------ Extrait ------

Les périphéries de nos grandes villes se construisent aujourd’hui massivement. C’est là que se fabriquent, dans un nouveau partenariat privé/public, la plupart des aménagements au coup par coup qui se cantonnent sur les friches industrielles, commerciales ou résidentielles (les grands ensembles) des faubourgs et de la banlieue. Les procédures de fabrication de ces périphéries ont un impact sur les problèmes de sécurité d’aujourd’hui et de demain : le premier d’entre eux concerne la sécurité routière, et le second, l’enclavement. Mais les deux sont en réalité intimement liés.

La première des insécurités en France est celle de la route ; certains y voient même la première des « zones de non-droit » tolérée : violence des comportements, conduite en état d’ivresse ou de fatigue expliquent sans l’excuser cette spécificité française. Mais l’objectif de fluidité et de déplacements rapides sur l’ensemble du pays, retenu par les aménageurs du territoire, a aussi sa part de responsabilité.

Y contribuent successivement la géométrie routière, les giratoires et le partage de la voirie.

La géométrie routière des voies rapides urbaines permet aisément des vitesses en courbe et en sortie du réseau à près de 100 kilomètres/heure ; de grands rayons sont nécessaires pour les décélérations ; ceux-ci, outre le fait qu’ils créent de nombreux
« délaissés de voirie » et procurent un sentiment de vide et d’espacement considérable des objets entre eux, déconnectent bâtiments et voies. De ce fait, la dépendance automobile se crée, rendant peu sûrs, et quasiment incongrus, les autres modes de transport. Elle les rend exogènes, voire inquiétants : le deux-roues devient rôdeur, le piéton un vagabond suspect… ou une victime potentielle.

------

Consignes:
1/ Extrayez du texte sur les périphéries urbaines le passage allant de « La première des insécurités » à « part de responsabilité. », ces deux bornes comprises.
2/ Prolongez le texte sur les périphéries urbaines à la suite de sa dernière phrase.
Les entrées qui suivent n'ont aucun lien avec le texte sur les périphéries urbaines.

------ Entrées ------

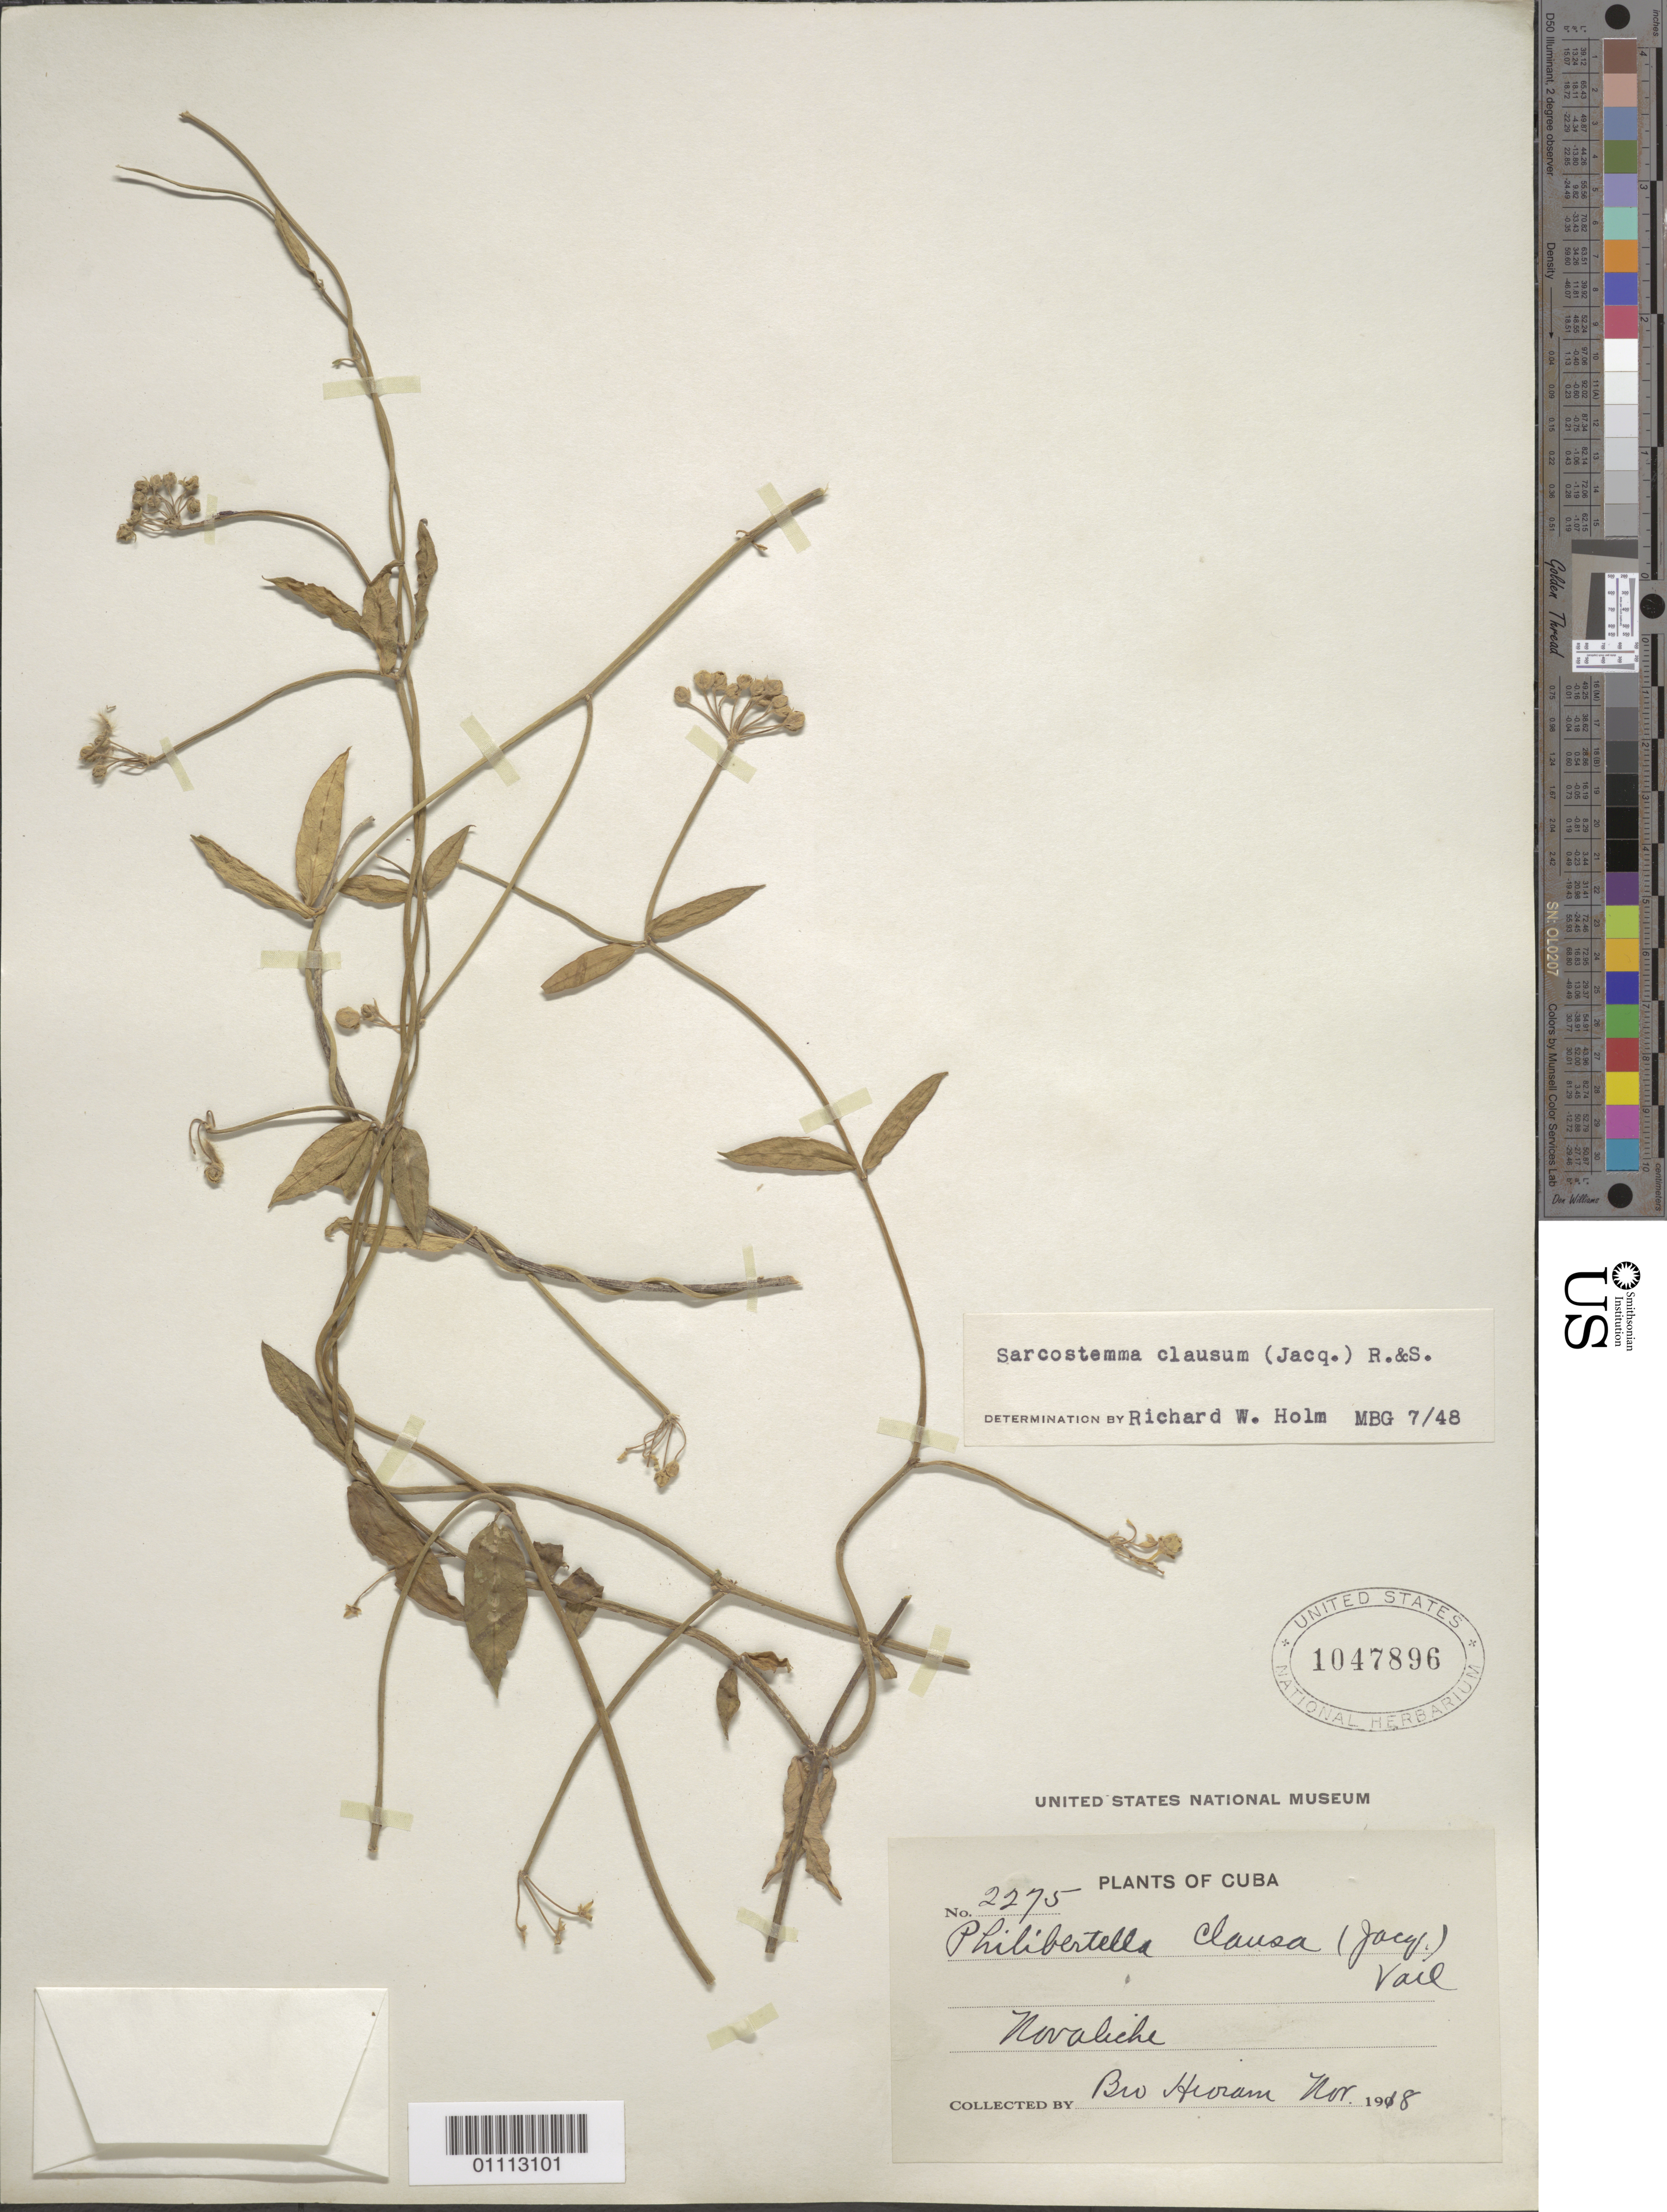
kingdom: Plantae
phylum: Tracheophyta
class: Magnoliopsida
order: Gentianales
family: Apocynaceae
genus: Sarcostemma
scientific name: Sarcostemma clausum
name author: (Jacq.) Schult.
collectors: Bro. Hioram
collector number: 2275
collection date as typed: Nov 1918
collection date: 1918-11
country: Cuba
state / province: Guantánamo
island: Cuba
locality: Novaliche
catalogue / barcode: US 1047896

------
------ Entrées ------

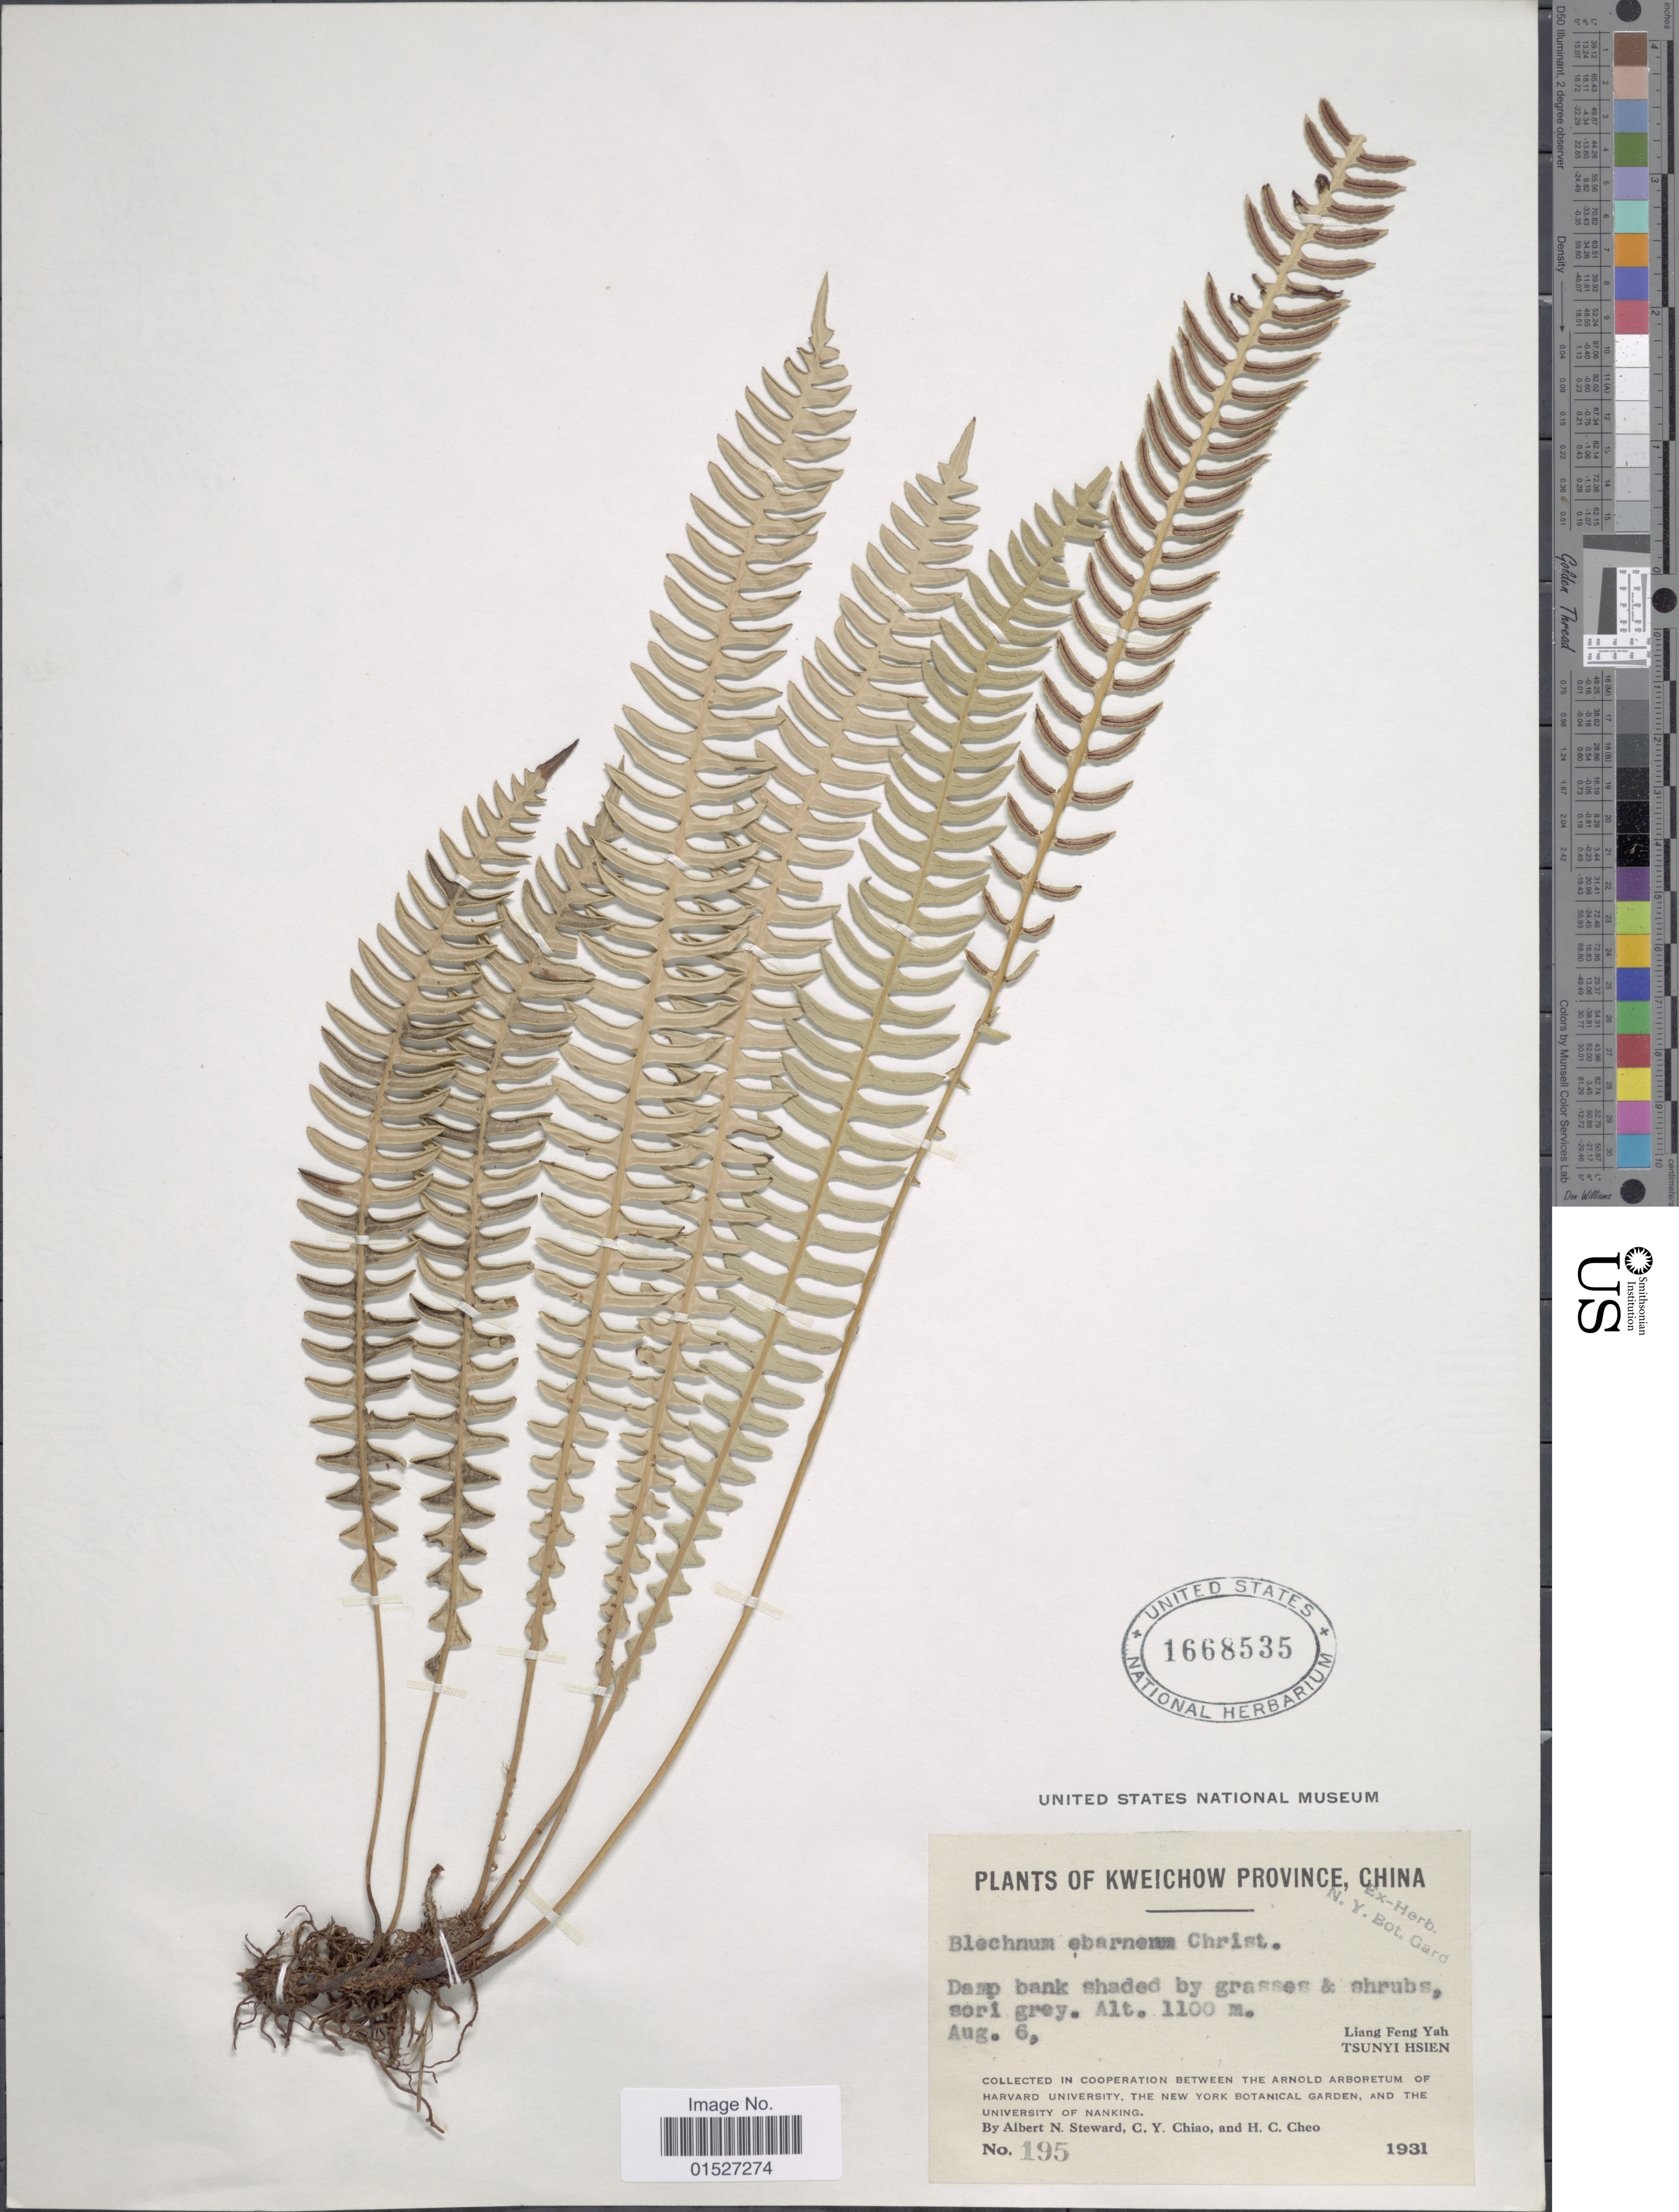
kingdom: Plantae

------

Corrigé:
1/
La première des insécurités en France est celle de la route ; certains y voient même la première des « zones de non-droit » tolérée : violence des comportements, conduite en état d’ivresse ou de fatigue expliquent sans l’excuser cette spécificité française. Mais l’objectif de fluidité et de déplacements rapides sur l’ensemble du pays, retenu par les aménageurs du territoire, a aussi sa part de responsabilité.

2/
Les giratoires se sont répandus depuis vingt ans. Depuis qu’en 1984, le code de la route a introduit la priorité au véhicule circulant sur la chaussée annulaire, le phénomène a pris une ampleur unique au monde. Meilleure fluidité du trafic, meilleure sécurité et diminution de la pollution en sont les avantages reconnus. Emprise foncière considérable, perte du sens de la géographie du territoire (symbole d’une société qui tourne en rond comme on l’a même écrit), domination de l’automobile par rapport à la desserte, aux traversées des piétons et des deux-roues en sont quelques-uns des inconvénients les plus souvent dénoncés. Progressivement, la prolifération du giratoire a transformé les territoires. Exigés par les riverains et les élus comme image d’entrée de ville (avec les aménagements de micro-paysages, « nains de jardin » qui en occupent les centres), ils contribuent, à force d’accumulation, à détourner l’idée initiale du giratoire. Leur démultiplication et leur sur-dimensionnement contribuent à créer de mini-rocades autour des villages, isolant les bourgs eux-mêmes.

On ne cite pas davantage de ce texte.